Saved data entries:
┌──
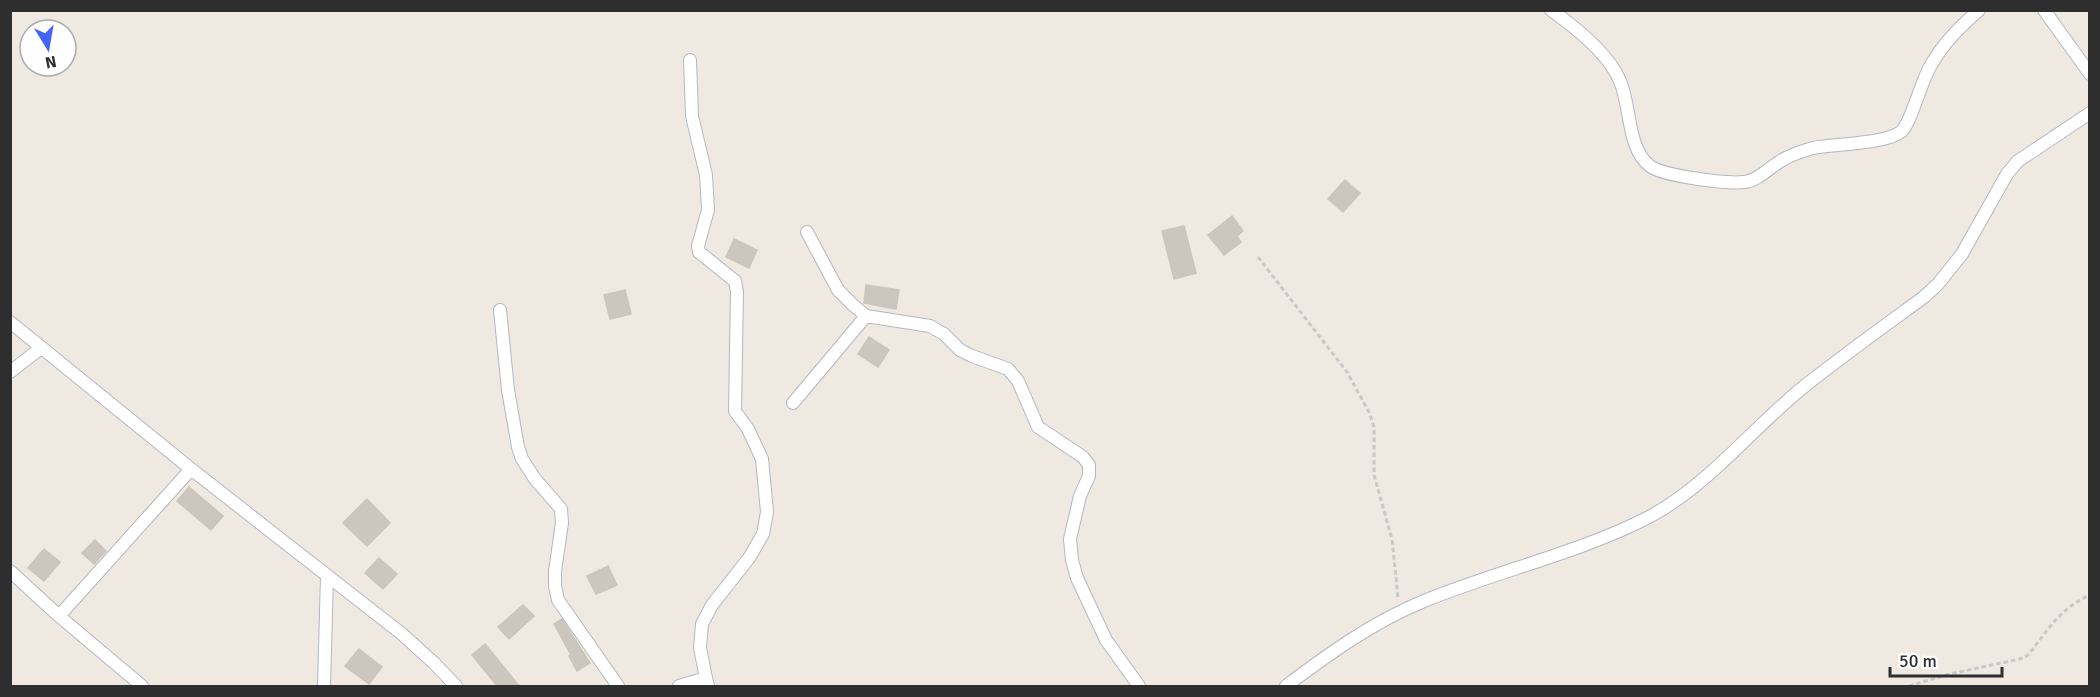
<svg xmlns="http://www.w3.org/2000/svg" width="2100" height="697" font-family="Signika,sans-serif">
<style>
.building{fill:#cbc7bf;stroke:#cbc5ba;stroke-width:1.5}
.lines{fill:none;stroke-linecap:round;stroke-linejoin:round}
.street-casing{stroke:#b4b7c1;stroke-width:14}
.path{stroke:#c9c9c9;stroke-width:3;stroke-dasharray:4.5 3;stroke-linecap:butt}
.street{stroke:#fff;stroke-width:12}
</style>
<rect width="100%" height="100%" fill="#efe9e1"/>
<path class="building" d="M 1345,180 L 1360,193 L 1343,212 L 1328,199 Z
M 1232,216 L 1243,231 L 1237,236 L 1241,242 L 1224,255 L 1208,235 Z
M 1184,226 L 1196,273 L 1174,279 L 1162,231 Z
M 734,239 L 757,250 L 749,268 L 726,257 Z
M 866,285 L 899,290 L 896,309 L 864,303 Z
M 625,290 L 631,314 L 610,319 L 604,295 Z
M 869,337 L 889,350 L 878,367 L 858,354 Z
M 189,487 L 223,516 L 211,530 L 177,501 Z
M 367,499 L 390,523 L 367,546 L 343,523 Z
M 95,540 L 106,551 L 94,564 L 82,553 Z
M 44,549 L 60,562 L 44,581 L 28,568 Z
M 379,558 L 397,574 L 383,589 L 365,573 Z
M 608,566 L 617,585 L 596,594 L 587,576 Z
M 523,605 L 534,616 L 509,639 L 498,627 Z
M 562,619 L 590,663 L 577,671 L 569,656 L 571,655 L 554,624 Z
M 485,644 L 520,687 L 498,687 L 472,655 Z
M 359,649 L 382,667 L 369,684 L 345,666 Z"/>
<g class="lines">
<g class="street-casing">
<path id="street" d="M 1551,10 C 1575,27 1609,54 1620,81 C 1631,106 1627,149 1650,166 C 1663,176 1727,184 1744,182 C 1757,181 1768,169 1779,162 C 1788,156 1802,151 1813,148 C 1834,144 1887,144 1902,131 C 1911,122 1922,79 1931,65 C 1944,42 1960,27 1979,10
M 2044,10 L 2090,74
M 690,60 L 692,116 L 706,175 L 708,210 L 698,246 L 699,252 L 735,281 L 737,292 L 735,411 L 748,429 L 762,459 L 767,512 L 763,534 L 749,558 L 712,605 L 702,624 L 700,648 L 706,678
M 807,232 L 838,290 L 853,305 L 866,316 L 930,326 L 944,334 L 960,350 L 972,356 L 1008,369 L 1018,381 L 1038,427 L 1083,457 L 1089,465 L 1089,476 L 1080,496 L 1070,539 L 1072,560 L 1077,578 L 1106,640 L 1139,686
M 500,310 L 508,390 L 518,447 L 522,459 L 535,479 L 561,509 L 562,523 L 555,571 L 555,586 L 558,600 L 618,686
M 10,322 L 191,469 L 402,634 L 434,663 L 456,686
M 10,372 L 41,348
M 793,403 L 866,316
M 10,571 L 59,616 L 142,686
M 59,616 L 191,469
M 324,686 L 327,576
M 679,686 L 706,678 L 708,686
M 1286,686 C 1330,653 1373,622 1424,601 C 1497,571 1579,553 1649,517 C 1706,487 1751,430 1801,389 C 1841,357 1883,327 1924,297 L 1938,284 L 1962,254 L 2007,174 L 2018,161 L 2090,113"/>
</g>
<path class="path" d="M 1258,257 L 1347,372 L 1369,412 L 1374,427 L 1374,475 L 1392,539 L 1398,598
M 1909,686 L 1950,674 L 2024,658 L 2030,653 C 2048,629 2061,608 2090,595"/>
<use href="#street" class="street"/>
</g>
<rect width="2100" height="697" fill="none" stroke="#2e2e2e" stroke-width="24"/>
<g transform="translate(48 48) rotate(169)"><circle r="28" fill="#ffffff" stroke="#ababab" stroke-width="1.5"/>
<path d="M0-4.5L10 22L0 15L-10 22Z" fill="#4264fb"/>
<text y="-9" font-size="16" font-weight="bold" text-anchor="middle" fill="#2e2e2e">N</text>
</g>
<path d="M1890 667v9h112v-9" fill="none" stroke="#2e2e2e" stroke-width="3"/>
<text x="1899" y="667" font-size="18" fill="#2e2e2e" stroke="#ffffff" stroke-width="4.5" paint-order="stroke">50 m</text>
</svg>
└──
- _TASK DESCRIPTION_: Each entry must be retyped word for word, with every image omitted.

- _RESPONSE_:
<svg xmlns="http://www.w3.org/2000/svg" width="2100" height="697" font-family="Signika,sans-serif">
<style>
.building{fill:#cbc7bf;stroke:#cbc5ba;stroke-width:1.5}
.lines{fill:none;stroke-linecap:round;stroke-linejoin:round}
.street-casing{stroke:#b4b7c1;stroke-width:14}
.path{stroke:#c9c9c9;stroke-width:3;stroke-dasharray:4.5 3;stroke-linecap:butt}
.street{stroke:#fff;stroke-width:12}
</style>
<rect width="100%" height="100%" fill="#efe9e1"/>
<path class="building" d="M 1345,180 L 1360,193 L 1343,212 L 1328,199 Z
M 1232,216 L 1243,231 L 1237,236 L 1241,242 L 1224,255 L 1208,235 Z
M 1184,226 L 1196,273 L 1174,279 L 1162,231 Z
M 734,239 L 757,250 L 749,268 L 726,257 Z
M 866,285 L 899,290 L 896,309 L 864,303 Z
M 625,290 L 631,314 L 610,319 L 604,295 Z
M 869,337 L 889,350 L 878,367 L 858,354 Z
M 189,487 L 223,516 L 211,530 L 177,501 Z
M 367,499 L 390,523 L 367,546 L 343,523 Z
M 95,540 L 106,551 L 94,564 L 82,553 Z
M 44,549 L 60,562 L 44,581 L 28,568 Z
M 379,558 L 397,574 L 383,589 L 365,573 Z
M 608,566 L 617,585 L 596,594 L 587,576 Z
M 523,605 L 534,616 L 509,639 L 498,627 Z
M 562,619 L 590,663 L 577,671 L 569,656 L 571,655 L 554,624 Z
M 485,644 L 520,687 L 498,687 L 472,655 Z
M 359,649 L 382,667 L 369,684 L 345,666 Z"/>
<g class="lines">
<g class="street-casing">
<path id="street" d="M 1551,10 C 1575,27 1609,54 1620,81 C 1631,106 1627,149 1650,166 C 1663,176 1727,184 1744,182 C 1757,181 1768,169 1779,162 C 1788,156 1802,151 1813,148 C 1834,144 1887,144 1902,131 C 1911,122 1922,79 1931,65 C 1944,42 1960,27 1979,10
M 2044,10 L 2090,74
M 690,60 L 692,116 L 706,175 L 708,210 L 698,246 L 699,252 L 735,281 L 737,292 L 735,411 L 748,429 L 762,459 L 767,512 L 763,534 L 749,558 L 712,605 L 702,624 L 700,648 L 706,678
M 807,232 L 838,290 L 853,305 L 866,316 L 930,326 L 944,334 L 960,350 L 972,356 L 1008,369 L 1018,381 L 1038,427 L 1083,457 L 1089,465 L 1089,476 L 1080,496 L 1070,539 L 1072,560 L 1077,578 L 1106,640 L 1139,686
M 500,310 L 508,390 L 518,447 L 522,459 L 535,479 L 561,509 L 562,523 L 555,571 L 555,586 L 558,600 L 618,686
M 10,322 L 191,469 L 402,634 L 434,663 L 456,686
M 10,372 L 41,348
M 793,403 L 866,316
M 10,571 L 59,616 L 142,686
M 59,616 L 191,469
M 324,686 L 327,576
M 679,686 L 706,678 L 708,686
M 1286,686 C 1330,653 1373,622 1424,601 C 1497,571 1579,553 1649,517 C 1706,487 1751,430 1801,389 C 1841,357 1883,327 1924,297 L 1938,284 L 1962,254 L 2007,174 L 2018,161 L 2090,113"/>
</g>
<path class="path" d="M 1258,257 L 1347,372 L 1369,412 L 1374,427 L 1374,475 L 1392,539 L 1398,598
M 1909,686 L 1950,674 L 2024,658 L 2030,653 C 2048,629 2061,608 2090,595"/>
<use href="#street" class="street"/>
</g>
<rect width="2100" height="697" fill="none" stroke="#2e2e2e" stroke-width="24"/>
<g transform="translate(48 48) rotate(169)"><circle r="28" fill="#ffffff" stroke="#ababab" stroke-width="1.5"/>
<path d="M0-4.5L10 22L0 15L-10 22Z" fill="#4264fb"/>
<text y="-9" font-size="16" font-weight="bold" text-anchor="middle" fill="#2e2e2e">N</text>
</g>
<path d="M1890 667v9h112v-9" fill="none" stroke="#2e2e2e" stroke-width="3"/>
<text x="1899" y="667" font-size="18" fill="#2e2e2e" stroke="#ffffff" stroke-width="4.5" paint-order="stroke">50 m</text>
</svg>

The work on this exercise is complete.